90% also believe there is a need to seriously consider the impact development will have on the environment. In its bid to be more sensitive to Singapore’s rich and diverse wildlife, authorities recently announced changes to the existing environmental impact assessment framework. This will be enhanced to include views from nature experts and improve transparency of future projects. Controversies surrounding the environmental studies of the Cross Island Line and Tengah are not unique – many had questioned the impact of building an eco-tourism hub in the heavily forested Mandai district.
Photo: Mandai Park Holdings
Over the years, the Singapore government has taken steps to make the city more green, embarking on campaigns like “Garden City” way back in the 1960s, to its most recent iteration “City in Nature.” The dream is to give Singaporeans a better quality of life that co-exists with nature, especially as we contend with climate change and never-ending urbanisation.
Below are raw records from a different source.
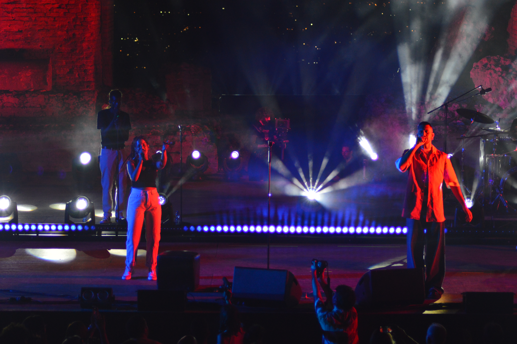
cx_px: 258
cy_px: 172
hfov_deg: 16.7
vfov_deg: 11.1
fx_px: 1765
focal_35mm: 123
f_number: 4.5
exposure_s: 1/125
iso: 800
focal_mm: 82
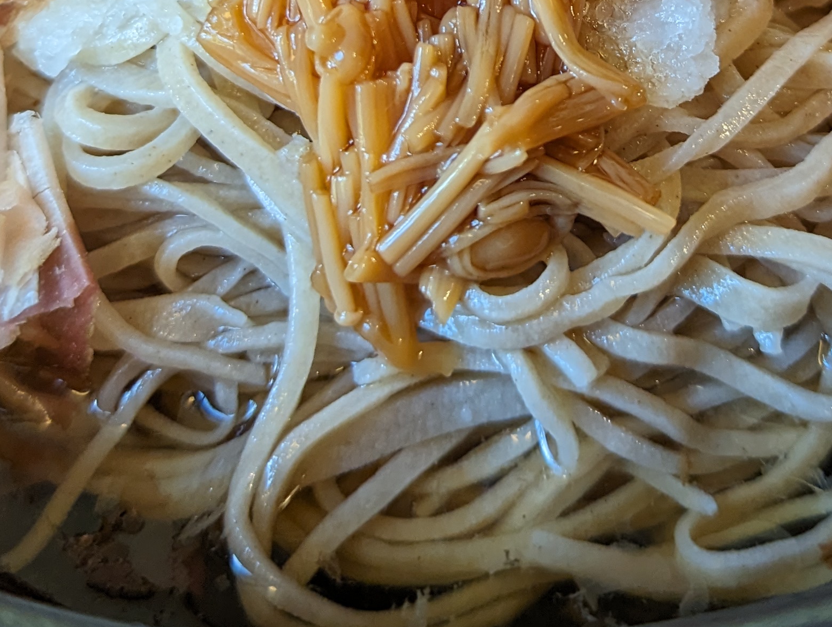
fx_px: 1516
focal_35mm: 63
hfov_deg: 30.6
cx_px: 517
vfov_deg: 22.0
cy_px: -73
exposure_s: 1/70.4
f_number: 1.85
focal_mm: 6.81
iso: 353
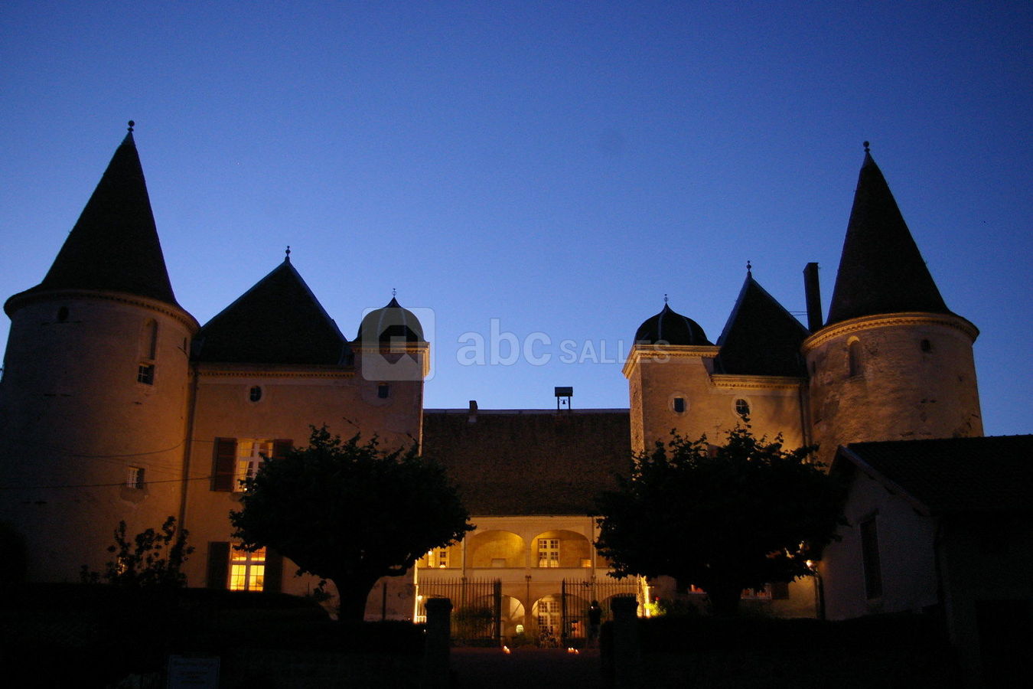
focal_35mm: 34
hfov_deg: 55.1
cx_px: 516
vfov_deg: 38.4
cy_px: 344
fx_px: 990
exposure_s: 1/8
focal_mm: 23
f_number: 4
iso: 800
It involves strengthening and rehabilitating nature, and incorporating it into the built environment. Some plans include planting a million trees across the island by 2030, with an additional 170,000 in industrial areas.It’s a move that’s welcomed to a certain degree – nearly 60% of our respondents polled find re-planting trees in areas that have been developed or where deforestation had taken place is an acceptable replacement for nature loss. However, nearly 9 in 10 (86%) still do not believe that a man-made, engineered environment is equivalent to a natural one.
Are all these enough? Maybe just slightly – only half (51%) feel the government is going above and beyond in its efforts to “greenify” the country. But it’s not all bad; more than three quarters of respondents agree that at the end of the day, Singapore is a green city.
All in all, our findings reveal that Singaporeans do care, and deeply, about the environment. What was once a subject matter left to the experts is now one that sparks a national conversation about preserving Singapore’s natural environment and keeping its rich biodiversity intact for the next generation. The survey findings also defy expectations of what Singaporeans are like. In a 2015 survey, they view Singapore society as kiasu (afraid to lose), competitive, materialistic, and self-centred; attributes that are contrary to the responses recorded, such as deeming deforestation unnecessary, even if it is for infrastructure and amenities that will greatly benefit them.